*PROBLEM 1:*
In the Temple Druid text, who designed and built the house for Henry Bulkeley?
*PROBLEM 2:*
Pick up the Temple Druid text after its last sentence and carry it on.
::: EXERCISE PASSAGE
Temple Druid, named after a series of standing stones and cromlech, is a house located about 3/4 mi east of the village of Maenclochog.

==History==
The house was designed and built for Henry Bulkeley by John Nash, architect to the Prince Regent, in c1795. The site was originally called Bwlch-y-Clawdd (Gap in the Hedge) but was renamed when the house was built. The house was designed as a hunting lodge, with stables and coach houses. The estate also included a farmhouse and three cottages which continue to be used.

Bulkeley lived in the house from 1806 until his death in 1821. Unfortunately the house was shortly after dismantled and the particulars of the house sold. The sales notice, described in the Cambrian Journal in 1821 states the following" An "excellent mansion house" on three floors, it contained six apartments for servants in the attic, eight bedrooms with three dressing rooms and a nursery on the first floor, and a "handsome drawing room", dining parlour, breakfast parlour, offices and "principal apartments fitted up with statuary marble chimney pieces" on the ground floor. The staircase is described as geometrical and made of stone, leading up to an elegant gallery."
::::::
::: DATA EXTRACT
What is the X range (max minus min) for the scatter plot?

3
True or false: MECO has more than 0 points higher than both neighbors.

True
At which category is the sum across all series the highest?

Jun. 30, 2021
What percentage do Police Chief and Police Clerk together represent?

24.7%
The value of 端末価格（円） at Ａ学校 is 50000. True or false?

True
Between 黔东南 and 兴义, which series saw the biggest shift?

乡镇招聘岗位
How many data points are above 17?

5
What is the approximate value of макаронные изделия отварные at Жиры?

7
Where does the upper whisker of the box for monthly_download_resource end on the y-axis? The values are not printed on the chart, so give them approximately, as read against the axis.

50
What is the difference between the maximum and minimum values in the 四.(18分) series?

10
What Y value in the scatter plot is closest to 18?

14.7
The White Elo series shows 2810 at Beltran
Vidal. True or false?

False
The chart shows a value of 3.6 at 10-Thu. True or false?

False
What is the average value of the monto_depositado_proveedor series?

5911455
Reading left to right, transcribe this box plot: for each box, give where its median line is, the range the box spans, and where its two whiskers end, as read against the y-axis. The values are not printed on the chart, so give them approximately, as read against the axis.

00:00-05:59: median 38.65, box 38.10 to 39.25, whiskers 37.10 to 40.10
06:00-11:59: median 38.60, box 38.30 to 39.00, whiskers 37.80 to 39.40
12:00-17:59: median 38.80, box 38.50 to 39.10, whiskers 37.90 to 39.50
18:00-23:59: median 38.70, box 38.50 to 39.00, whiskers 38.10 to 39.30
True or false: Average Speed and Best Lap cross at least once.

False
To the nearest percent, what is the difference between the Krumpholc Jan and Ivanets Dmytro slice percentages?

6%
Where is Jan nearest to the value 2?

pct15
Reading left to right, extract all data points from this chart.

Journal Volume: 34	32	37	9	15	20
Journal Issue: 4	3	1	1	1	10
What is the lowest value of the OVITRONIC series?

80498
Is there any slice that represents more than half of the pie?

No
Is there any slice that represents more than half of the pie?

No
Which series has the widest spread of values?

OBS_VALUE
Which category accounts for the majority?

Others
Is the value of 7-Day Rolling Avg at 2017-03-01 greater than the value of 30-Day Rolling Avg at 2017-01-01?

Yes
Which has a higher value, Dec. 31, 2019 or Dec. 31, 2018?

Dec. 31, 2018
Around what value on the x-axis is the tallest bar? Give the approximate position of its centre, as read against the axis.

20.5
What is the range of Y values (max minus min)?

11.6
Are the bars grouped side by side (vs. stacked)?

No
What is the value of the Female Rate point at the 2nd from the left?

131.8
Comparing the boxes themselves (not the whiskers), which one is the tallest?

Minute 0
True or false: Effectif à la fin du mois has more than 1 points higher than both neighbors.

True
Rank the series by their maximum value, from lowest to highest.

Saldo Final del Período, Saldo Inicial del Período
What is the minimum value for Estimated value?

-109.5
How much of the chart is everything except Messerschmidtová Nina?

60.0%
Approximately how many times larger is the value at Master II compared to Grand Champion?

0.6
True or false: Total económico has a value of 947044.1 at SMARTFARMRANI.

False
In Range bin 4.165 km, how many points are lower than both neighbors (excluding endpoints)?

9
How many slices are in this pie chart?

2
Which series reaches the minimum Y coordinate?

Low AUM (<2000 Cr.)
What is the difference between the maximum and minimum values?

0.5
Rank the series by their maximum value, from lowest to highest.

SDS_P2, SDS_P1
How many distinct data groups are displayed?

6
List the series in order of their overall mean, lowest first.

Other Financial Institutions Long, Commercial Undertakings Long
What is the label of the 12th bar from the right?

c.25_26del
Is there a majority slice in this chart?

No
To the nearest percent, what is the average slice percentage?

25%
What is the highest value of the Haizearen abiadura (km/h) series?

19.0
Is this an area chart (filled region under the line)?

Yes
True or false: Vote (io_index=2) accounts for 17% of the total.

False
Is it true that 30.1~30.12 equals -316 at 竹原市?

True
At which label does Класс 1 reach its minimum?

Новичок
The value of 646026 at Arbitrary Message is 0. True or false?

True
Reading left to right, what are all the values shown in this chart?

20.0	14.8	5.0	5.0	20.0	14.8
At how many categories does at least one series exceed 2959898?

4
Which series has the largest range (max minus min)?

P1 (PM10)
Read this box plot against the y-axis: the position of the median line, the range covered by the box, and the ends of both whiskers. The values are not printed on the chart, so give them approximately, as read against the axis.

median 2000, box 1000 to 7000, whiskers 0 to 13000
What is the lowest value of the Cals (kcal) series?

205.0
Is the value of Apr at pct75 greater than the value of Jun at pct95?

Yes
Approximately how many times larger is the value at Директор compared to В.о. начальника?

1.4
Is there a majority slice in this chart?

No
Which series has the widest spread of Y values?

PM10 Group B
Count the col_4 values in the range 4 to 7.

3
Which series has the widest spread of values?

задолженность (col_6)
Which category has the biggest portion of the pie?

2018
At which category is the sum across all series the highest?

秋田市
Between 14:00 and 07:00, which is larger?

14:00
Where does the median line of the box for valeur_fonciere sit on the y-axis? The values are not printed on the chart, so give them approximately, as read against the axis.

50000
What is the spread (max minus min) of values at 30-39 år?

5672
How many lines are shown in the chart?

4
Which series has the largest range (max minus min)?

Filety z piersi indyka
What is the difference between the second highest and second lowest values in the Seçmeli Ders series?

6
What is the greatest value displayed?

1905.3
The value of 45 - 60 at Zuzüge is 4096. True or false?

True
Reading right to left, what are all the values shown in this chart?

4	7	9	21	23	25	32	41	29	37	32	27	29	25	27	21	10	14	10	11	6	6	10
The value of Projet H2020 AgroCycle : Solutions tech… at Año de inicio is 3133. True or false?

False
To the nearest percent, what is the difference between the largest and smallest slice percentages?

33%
::::::
*ANSWER BOX 1:*
John Nash, architect to the Prince Regent.

*ANSWER BOX 2:*
The current house represents work done in c1830 when significant changes were made to the fabric of the building. The house suffered the loss of a wing and the stone staircase and gallery. However the front part of Nash's original square design remains intact. The associated farm buildings are grade II* listed and three cottages grade II.

==Standing Stones==
There are many records attesting to the existence of a significant cromlech at Temple Druid. Apparently the cromlech had a headstone 13 ft in diameter, raised 4 ft above the ground on three supports. The time of destruction was c1800.

==Other Ancient Artifacts==
In 1743 a stone was found with the inscription CURCAGNI FILI ANDAGELLI (Hiberno-Latin). In 1911 the stone was reported to be in the churchyard at Cenarth. The stone represent one of three found in the vicinity and appear to represent monuments in memory of three related family members. The two other stones (located at the nearby ruined church of Llandeilo) have inscriptions: ANDAGELLI FILI CAVETI and COIMAGMI FILI CAVETI (FILI meaning son of).